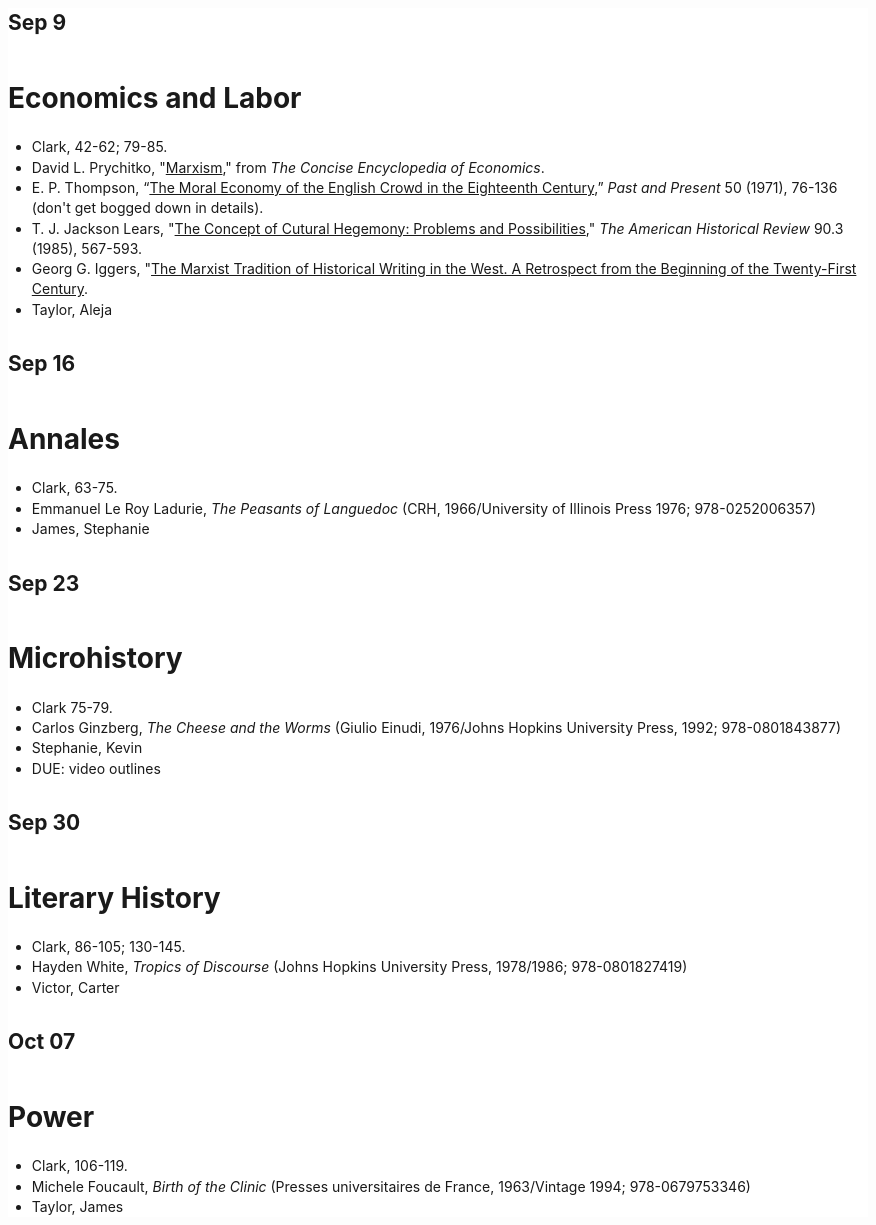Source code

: ## Sep 9 
# Economics and Labor
- Clark, 42-62; 79-85.
- David L. Prychitko, "[Marxism](http://www.econlib.org/library/Enc/Marxism.html)," from _The Concise Encyclopedia of Economics_.
- E. P. Thompson, “[The Moral Economy of the English Crowd in the Eighteenth Century](http://www.jstor.org/stable/650244),” _Past and Present_ 50 (1971), 76-136 (don't get bogged down in details).
- T. J. Jackson Lears, "[The Concept of Cutural Hegemony: Problems and Possibilities](http://www.jstor.org/stable/1860957)," _The American Historical Review_ 90.3 (1985), 567-593.
- Georg G. Iggers, "[The Marxist Tradition of Historical Writing in the West. A Retrospect from the Beginning of the Twenty-First Century](http://www.lbihs.at/Iggers_Marxist_Tradition_of_Historical_Writing.pdf).
- Taylor, Aleja

## Sep 16
# Annales
- Clark, 63-75.
- Emmanuel Le Roy Ladurie, _The Peasants of Languedoc_ (CRH, 1966/University of Illinois Press 1976; 978-0252006357)
- James, Stephanie

## Sep 23
# Microhistory
- Clark 75-79.
- Carlos Ginzberg, _The Cheese and the Worms_ (Giulio Einudi, 1976/Johns Hopkins University Press, 1992; 978-0801843877)  
- Stephanie, Kevin
- DUE: video outlines

## Sep 30
# Literary History
- Clark, 86-105; 130-145.
- Hayden White, _Tropics of Discourse_ (Johns Hopkins University Press, 1978/1986; 978-0801827419)
- Victor, Carter

## Oct 07
# Power
- Clark, 106-119.
- Michele Foucault, _Birth of the Clinic_ (Presses universitaires de France, 1963/Vintage 1994; 978-0679753346)
- Taylor, James
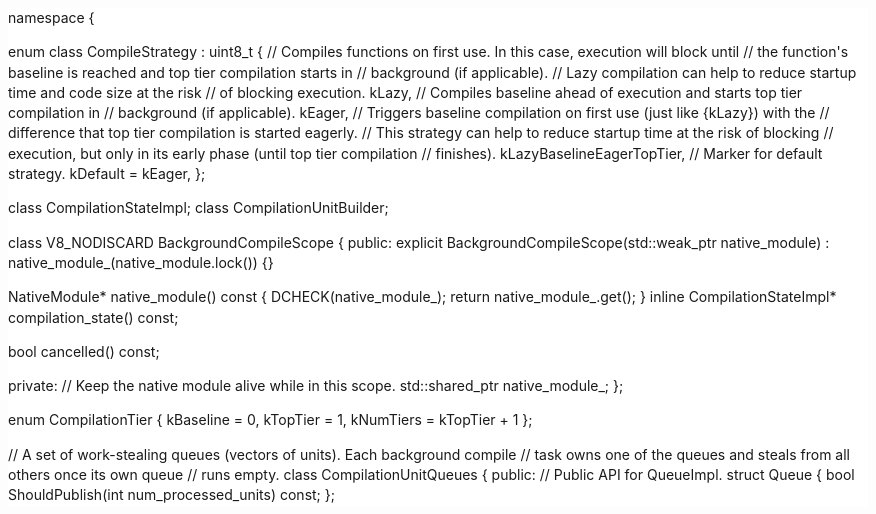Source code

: namespace {

enum class CompileStrategy : uint8_t {
  // Compiles functions on first use. In this case, execution will block until
  // the function's baseline is reached and top tier compilation starts in
  // background (if applicable).
  // Lazy compilation can help to reduce startup time and code size at the risk
  // of blocking execution.
  kLazy,
  // Compiles baseline ahead of execution and starts top tier compilation in
  // background (if applicable).
  kEager,
  // Triggers baseline compilation on first use (just like {kLazy}) with the
  // difference that top tier compilation is started eagerly.
  // This strategy can help to reduce startup time at the risk of blocking
  // execution, but only in its early phase (until top tier compilation
  // finishes).
  kLazyBaselineEagerTopTier,
  // Marker for default strategy.
  kDefault = kEager,
};

class CompilationStateImpl;
class CompilationUnitBuilder;

class V8_NODISCARD BackgroundCompileScope {
 public:
  explicit BackgroundCompileScope(std::weak_ptr<NativeModule> native_module)
      : native_module_(native_module.lock()) {}

  NativeModule* native_module() const {
    DCHECK(native_module_);
    return native_module_.get();
  }
  inline CompilationStateImpl* compilation_state() const;

  bool cancelled() const;

 private:
  // Keep the native module alive while in this scope.
  std::shared_ptr<NativeModule> native_module_;
};

enum CompilationTier { kBaseline = 0, kTopTier = 1, kNumTiers = kTopTier + 1 };

// A set of work-stealing queues (vectors of units). Each background compile
// task owns one of the queues and steals from all others once its own queue
// runs empty.
class CompilationUnitQueues {
 public:
  // Public API for QueueImpl.
  struct Queue {
    bool ShouldPublish(int num_processed_units) const;
  };
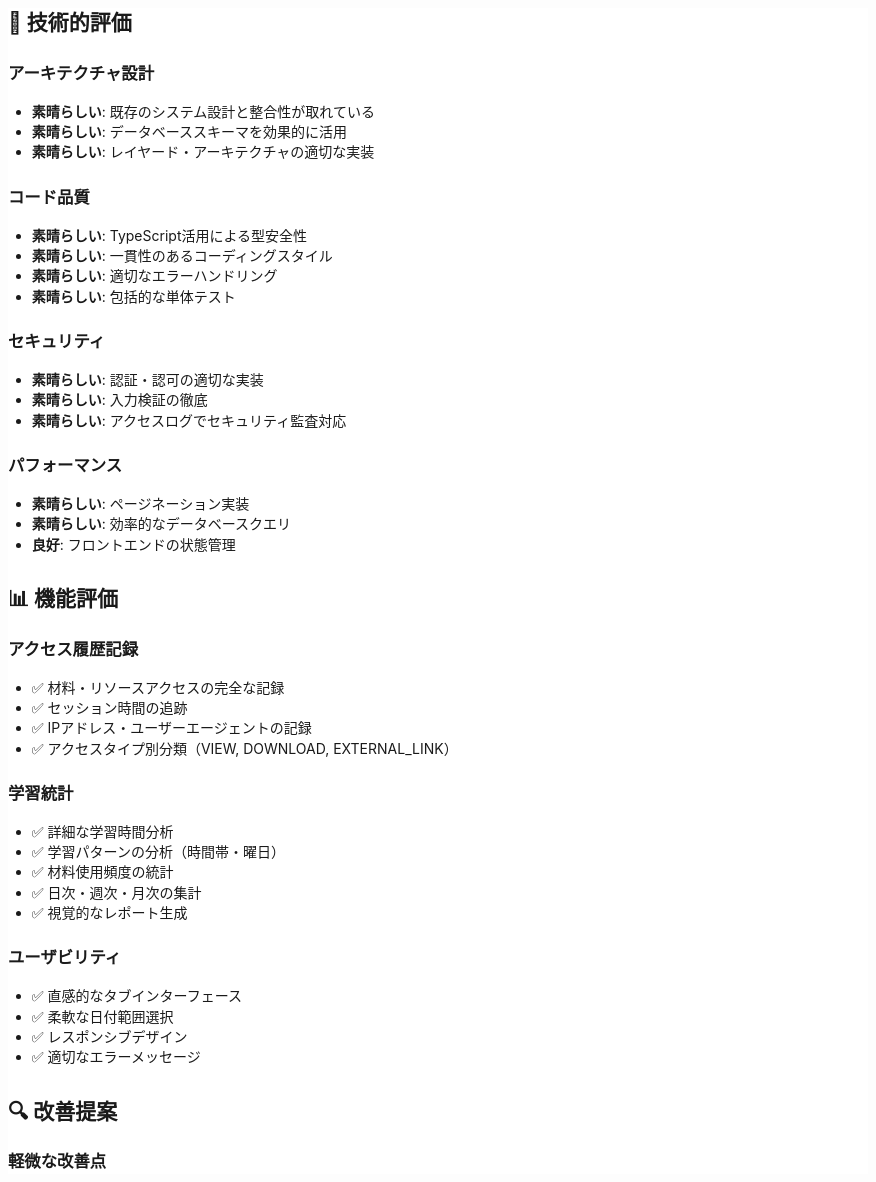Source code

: ## 🎯 技術的評価

### アーキテクチャ設計
- **素晴らしい**: 既存のシステム設計と整合性が取れている
- **素晴らしい**: データベーススキーマを効果的に活用
- **素晴らしい**: レイヤード・アーキテクチャの適切な実装

### コード品質
- **素晴らしい**: TypeScript活用による型安全性
- **素晴らしい**: 一貫性のあるコーディングスタイル
- **素晴らしい**: 適切なエラーハンドリング
- **素晴らしい**: 包括的な単体テスト

### セキュリティ
- **素晴らしい**: 認証・認可の適切な実装
- **素晴らしい**: 入力検証の徹底
- **素晴らしい**: アクセスログでセキュリティ監査対応

### パフォーマンス
- **素晴らしい**: ページネーション実装
- **素晴らしい**: 効率的なデータベースクエリ
- **良好**: フロントエンドの状態管理

## 📊 機能評価

### アクセス履歴記録
- ✅ 材料・リソースアクセスの完全な記録
- ✅ セッション時間の追跡
- ✅ IPアドレス・ユーザーエージェントの記録
- ✅ アクセスタイプ別分類（VIEW, DOWNLOAD, EXTERNAL_LINK）

### 学習統計
- ✅ 詳細な学習時間分析
- ✅ 学習パターンの分析（時間帯・曜日）
- ✅ 材料使用頻度の統計
- ✅ 日次・週次・月次の集計
- ✅ 視覚的なレポート生成

### ユーザビリティ
- ✅ 直感的なタブインターフェース
- ✅ 柔軟な日付範囲選択
- ✅ レスポンシブデザイン
- ✅ 適切なエラーメッセージ

## 🔍 改善提案

### 軽微な改善点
+-------+
**Assignment:**
Can you copy out the source text of every entry above line for line, leaving the pictures out?

**Output:**
Source code

: ## Sep 9 
# Economics and Labor
- Clark, 42-62; 79-85.
- David L. Prychitko, "[Marxism](http://www.econlib.org/library/Enc/Marxism.html)," from _The Concise Encyclopedia of Economics_.
- E. P. Thompson, “[The Moral Economy of the English Crowd in the Eighteenth Century](http://www.jstor.org/stable/650244),” _Past and Present_ 50 (1971), 76-136 (don't get bogged down in details).
- T. J. Jackson Lears, "[The Concept of Cutural Hegemony: Problems and Possibilities](http://www.jstor.org/stable/1860957)," _The American Historical Review_ 90.3 (1985), 567-593.
- Georg G. Iggers, "[The Marxist Tradition of Historical Writing in the West. A Retrospect from the Beginning of the Twenty-First Century](http://www.lbihs.at/Iggers_Marxist_Tradition_of_Historical_Writing.pdf).
- Taylor, Aleja

## Sep 16
# Annales
- Clark, 63-75.
- Emmanuel Le Roy Ladurie, _The Peasants of Languedoc_ (CRH, 1966/University of Illinois Press 1976; 978-0252006357)
- James, Stephanie

## Sep 23
# Microhistory
- Clark 75-79.
- Carlos Ginzberg, _The Cheese and the Worms_ (Giulio Einudi, 1976/Johns Hopkins University Press, 1992; 978-0801843877)  
- Stephanie, Kevin
- DUE: video outlines

## Sep 30
# Literary History
- Clark, 86-105; 130-145.
- Hayden White, _Tropics of Discourse_ (Johns Hopkins University Press, 1978/1986; 978-0801827419)
- Victor, Carter

## Oct 07
# Power
- Clark, 106-119.
- Michele Foucault, _Birth of the Clinic_ (Presses universitaires de France, 1963/Vintage 1994; 978-0679753346)
- Taylor, James
Source code

: namespace {

enum class CompileStrategy : uint8_t {
  // Compiles functions on first use. In this case, execution will block until
  // the function's baseline is reached and top tier compilation starts in
  // background (if applicable).
  // Lazy compilation can help to reduce startup time and code size at the risk
  // of blocking execution.
  kLazy,
  // Compiles baseline ahead of execution and starts top tier compilation in
  // background (if applicable).
  kEager,
  // Triggers baseline compilation on first use (just like {kLazy}) with the
  // difference that top tier compilation is started eagerly.
  // This strategy can help to reduce startup time at the risk of blocking
  // execution, but only in its early phase (until top tier compilation
  // finishes).
  kLazyBaselineEagerTopTier,
  // Marker for default strategy.
  kDefault = kEager,
};

class CompilationStateImpl;
class CompilationUnitBuilder;

class V8_NODISCARD BackgroundCompileScope {
 public:
  explicit BackgroundCompileScope(std::weak_ptr<NativeModule> native_module)
      : native_module_(native_module.lock()) {}

  NativeModule* native_module() const {
    DCHECK(native_module_);
    return native_module_.get();
  }
  inline CompilationStateImpl* compilation_state() const;

  bool cancelled() const;

 private:
  // Keep the native module alive while in this scope.
  std::shared_ptr<NativeModule> native_module_;
};

enum CompilationTier { kBaseline = 0, kTopTier = 1, kNumTiers = kTopTier + 1 };

// A set of work-stealing queues (vectors of units). Each background compile
// task owns one of the queues and steals from all others once its own queue
// runs empty.
class CompilationUnitQueues {
 public:
  // Public API for QueueImpl.
  struct Queue {
    bool ShouldPublish(int num_processed_units) const;
  };
Source code

: ## 🎯 技術的評価

### アーキテクチャ設計
- **素晴らしい**: 既存のシステム設計と整合性が取れている
- **素晴らしい**: データベーススキーマを効果的に活用
- **素晴らしい**: レイヤード・アーキテクチャの適切な実装

### コード品質
- **素晴らしい**: TypeScript活用による型安全性
- **素晴らしい**: 一貫性のあるコーディングスタイル
- **素晴らしい**: 適切なエラーハンドリング
- **素晴らしい**: 包括的な単体テスト

### セキュリティ
- **素晴らしい**: 認証・認可の適切な実装
- **素晴らしい**: 入力検証の徹底
- **素晴らしい**: アクセスログでセキュリティ監査対応

### パフォーマンス
- **素晴らしい**: ページネーション実装
- **素晴らしい**: 効率的なデータベースクエリ
- **良好**: フロントエンドの状態管理

## 📊 機能評価

### アクセス履歴記録
- ✅ 材料・リソースアクセスの完全な記録
- ✅ セッション時間の追跡
- ✅ IPアドレス・ユーザーエージェントの記録
- ✅ アクセスタイプ別分類（VIEW, DOWNLOAD, EXTERNAL_LINK）

### 学習統計
- ✅ 詳細な学習時間分析
- ✅ 学習パターンの分析（時間帯・曜日）
- ✅ 材料使用頻度の統計
- ✅ 日次・週次・月次の集計
- ✅ 視覚的なレポート生成

### ユーザビリティ
- ✅ 直感的なタブインターフェース
- ✅ 柔軟な日付範囲選択
- ✅ レスポンシブデザイン
- ✅ 適切なエラーメッセージ

## 🔍 改善提案

### 軽微な改善点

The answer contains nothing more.